Girls don't want pink games… they just want pink games

According to a BBC News article, Games industry is ‘failing women’, girls don’t want girly games about makeup, they want girly games about relationships and chatting. Or something.

The chief operating officer for EA’s worldwide studios, David Gardner, had this to say on the matter:

They don’t want ‘pink games’. Thy are not trying to play girly games where Paris Hilton and Britney Spears go shopping and put make-up on.

[…]

The Sims is really a game about relationships – and that’s what girls want – they want relationships, they want to be able to chat.

Really, I’m thrilled that the video game industry is finally realizing that it has a vast, untapped market. But, picking and choosing stereotypes instead of realizing that women and girls, like men and boys, are people with varied tastes and preferences really isn’t the way to do it.

I mean, am I the only one who sees the logical disconnect between saying that girls don’t like “girly” games, and then pulling out the relationships and chatting stereotypes as the reason why many women play The Sims?

Could it, perhaps, be that the afforementioned “girly” games are stupid and badly made, while The Sims has a solid background and has had lots of thought put into it? Or perhaps that The Sims affords you a chance to play God, not only by controlling your sims, but also by downloading and even creating new content. There’s even the possibility that it attracts women because it’s not specifically marketed against us — if any objectification goes on, it’s completely player generated, rather than company generated.

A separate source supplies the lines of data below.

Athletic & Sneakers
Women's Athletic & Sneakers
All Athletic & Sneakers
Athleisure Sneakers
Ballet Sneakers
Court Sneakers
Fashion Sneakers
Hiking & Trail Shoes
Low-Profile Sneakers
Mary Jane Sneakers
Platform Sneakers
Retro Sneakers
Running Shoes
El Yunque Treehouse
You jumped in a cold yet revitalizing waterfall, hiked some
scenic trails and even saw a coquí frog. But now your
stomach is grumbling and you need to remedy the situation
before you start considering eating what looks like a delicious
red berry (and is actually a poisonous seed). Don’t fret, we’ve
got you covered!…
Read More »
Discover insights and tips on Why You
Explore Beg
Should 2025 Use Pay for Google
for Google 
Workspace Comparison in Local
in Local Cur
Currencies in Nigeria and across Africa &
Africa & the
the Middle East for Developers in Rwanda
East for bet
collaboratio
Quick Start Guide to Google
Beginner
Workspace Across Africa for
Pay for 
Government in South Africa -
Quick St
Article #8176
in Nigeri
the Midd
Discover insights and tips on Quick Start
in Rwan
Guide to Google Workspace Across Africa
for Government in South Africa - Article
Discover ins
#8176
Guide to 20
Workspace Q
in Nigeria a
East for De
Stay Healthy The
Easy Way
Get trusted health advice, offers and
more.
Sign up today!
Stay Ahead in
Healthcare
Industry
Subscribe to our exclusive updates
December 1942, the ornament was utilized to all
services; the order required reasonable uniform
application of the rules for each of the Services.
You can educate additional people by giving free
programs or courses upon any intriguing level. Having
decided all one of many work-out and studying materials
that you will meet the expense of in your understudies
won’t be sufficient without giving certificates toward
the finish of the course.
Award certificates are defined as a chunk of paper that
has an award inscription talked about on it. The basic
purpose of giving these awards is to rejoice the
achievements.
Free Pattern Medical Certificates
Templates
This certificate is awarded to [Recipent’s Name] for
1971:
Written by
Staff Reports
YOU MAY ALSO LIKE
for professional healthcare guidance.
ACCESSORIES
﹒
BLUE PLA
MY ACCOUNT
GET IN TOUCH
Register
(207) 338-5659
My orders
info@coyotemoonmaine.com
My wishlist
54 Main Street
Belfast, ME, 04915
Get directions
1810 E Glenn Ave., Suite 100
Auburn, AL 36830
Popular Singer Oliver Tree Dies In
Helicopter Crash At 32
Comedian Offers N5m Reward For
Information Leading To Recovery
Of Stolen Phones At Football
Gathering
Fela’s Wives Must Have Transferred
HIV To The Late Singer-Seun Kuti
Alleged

I can see people playing it because they like forming (and breaking) relationships. That has been one of the fun aspects for me, too (as is amassing wealth, turning my characters into vampires, having my sims have more sex than I do, downloading cool stuff, etc). That Gardner would bring up “chatting” as a reason more women play The Sims, though, tells me that not only does he not know his company’s product very well, but he’s relying on stereotypes rather than actual evidence. The Sims is a single player game, the “chatting” that goes on in it is that you can click on a sim, select “chat” and they’ll speak in Simolean. Which is not, by the way, a real language. I hardly see that as qualifying.

Marketing towards women based on stereotypes isn’t working, the “girly” games that are cited as failing are proof of that. So, please, video game companies, stop cribbing off of my Top “Geek Girl”-Friendly Rules! list and start viewing your potential female consumers as a vaired and diverse group of people — you know, how you view your male audeince (save the teenage group, who you seem to think are sex-crazed, misogynistic, annoying and stupid children; while we’re at it, stop that, too).